Mr Hurley said: “We use Marisota pale ale malt, the finest malting barley you can get. It is the basis for all our beer. We also use crystal malt, which gives reddish hues to you beer and a chocolate malt, which does exactly what it says on the tin. Then you have your hops.

“Hops are wonderful things. They are the dried cone of the humulus lupulus plant. Only the female cone is of any use; the male is useless, so that is one up for the ladies in beer production. What we get from this is characteristic bitterness, and the resins it has give you aroma.”

There is a gleam in Mr Hurley’s eye as we talk, and his passion for the job, which he has done for 25 years now, is clearly undimmed. We rapidly move on to the Mash Tun, where water is added to the malted barley at a controlled temperature. It stands for about an hour, taking on the look of a large, and not altogether appetising, bowl of porridge.

The Mash Tun

“The starch-rich grain contains a number of enzymes that are reactivated by the water. Those enzymes break down the starch into sugars and it is those that we want to extract,” Mr Hurley explains.

“After an hour we ‘sparge’ or spray hot liquor all over the top of it and leech through all the goodness.”

copper

Jersey Brewery copper

Ten barrels of the sugar solution called ‘wurt’, are added into the ‘copper’ – a large wooden drum with a brass pipe attached to the top of it.

“The hops are then added to give you your characteristic bitterness and your aroma. We boil up in there for around about an hour, hour and a half. That extracts a lot of the bitterness and the aroma, it also adds colour to the product and sterilises it,” Mr Hurley says.

Beery doom

Once the goodness has been extracted from the malt and hops the brew is cooled and transferred into a cavernous fermenter, which holds roughly 12,000 pints.

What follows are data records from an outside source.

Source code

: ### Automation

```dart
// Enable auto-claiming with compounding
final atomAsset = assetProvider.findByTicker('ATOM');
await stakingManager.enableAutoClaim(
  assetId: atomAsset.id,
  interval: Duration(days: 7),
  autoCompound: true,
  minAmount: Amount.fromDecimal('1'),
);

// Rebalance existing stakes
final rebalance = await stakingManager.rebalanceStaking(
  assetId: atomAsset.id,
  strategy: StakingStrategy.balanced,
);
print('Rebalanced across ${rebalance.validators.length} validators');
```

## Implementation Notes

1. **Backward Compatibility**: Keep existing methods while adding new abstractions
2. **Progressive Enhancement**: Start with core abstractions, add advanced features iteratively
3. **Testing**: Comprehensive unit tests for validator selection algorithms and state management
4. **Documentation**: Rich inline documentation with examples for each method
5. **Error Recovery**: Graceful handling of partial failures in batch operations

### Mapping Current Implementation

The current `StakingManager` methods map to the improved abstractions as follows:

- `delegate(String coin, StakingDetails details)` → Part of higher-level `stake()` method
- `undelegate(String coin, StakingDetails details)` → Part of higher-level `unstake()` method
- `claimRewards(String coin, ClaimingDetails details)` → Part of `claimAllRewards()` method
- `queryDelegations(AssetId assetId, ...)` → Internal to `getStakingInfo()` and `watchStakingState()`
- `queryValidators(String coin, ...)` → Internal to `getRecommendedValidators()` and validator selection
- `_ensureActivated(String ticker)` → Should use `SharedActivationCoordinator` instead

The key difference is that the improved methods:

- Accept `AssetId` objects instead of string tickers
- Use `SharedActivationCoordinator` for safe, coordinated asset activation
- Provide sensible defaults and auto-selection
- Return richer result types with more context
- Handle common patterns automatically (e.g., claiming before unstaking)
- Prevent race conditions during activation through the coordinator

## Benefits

As we peer into the bubbling tank, Mr Hurley explains what is going on: “What you see is around about six feet of yeast head. All our beers here are what you call top-fermentation ale. You put the yeast in with the sugar solution and the wurt and it starts to ferment into alcohol. The yeast rises to the top and we skim that off into a yeast vessel, which will be used for brewing with next week.”

Fermenter

Fermentation

The by-product given off is carbon dioxide, lending the fermentation area a pungent whiff. The concoction is more recognisable as beer at this stage and it is tempting to just dive in and start lapping it up. However, Mr Hurley wryly points out this would be tantamount to suicide as the whole top layer of the beer is devoid of oxygen.

After letting it cool down over a 48-72 hour period, the beer is then held in cooling tanks at just under zero. The idea being, the cooler you can keep beer to once it has gone through the fermentation process, the better it will keep in the pub.

Keg it

“Welcome to the bridge of the Starship Enterprise,” Mr Hurley beams and it’s easy to see what he means. The kegging machine in front of me is controlled by a baffling array of knobs and dials, allowing the two lanes to process 75 eleven gallon kegs an hour.

“The kegs go through a series of cleaning and sterilisation processes. We then put gas into the keg and back fill against that gas for a nice steady fill. It then goes past a weighing machine to make sure we put the correct amount in and gets put onto pallets ready to go out to trade,” Mr Hurley says.

Ale for Liberation Day

Liberation Ale

The finished product

The end result of these processes is three very different looking and tasting ales: Liberation Ale, Special and Best Bitter.

“Our cask-condition ale is Liberation Ale. It is very light and fruity,” Mr Hurley enthuses. “Our keg product is the Special, which is slightly darker. The Best Bitter is by far our best selling brand. It has got chocolaty aromas, a little bit of almost coffee notes on it.”

“The beers all go through exactly the same processes, but with different raw materials and slight idiosyncrasies of what hops you add they come out as three unique products.”

So is beer-making a dream job? It is a question that hardly needs asking. “I think I have described myself as the luckiest man I know, and I have no reason to change that now, even after 25 years,” Mr Hurley smiles.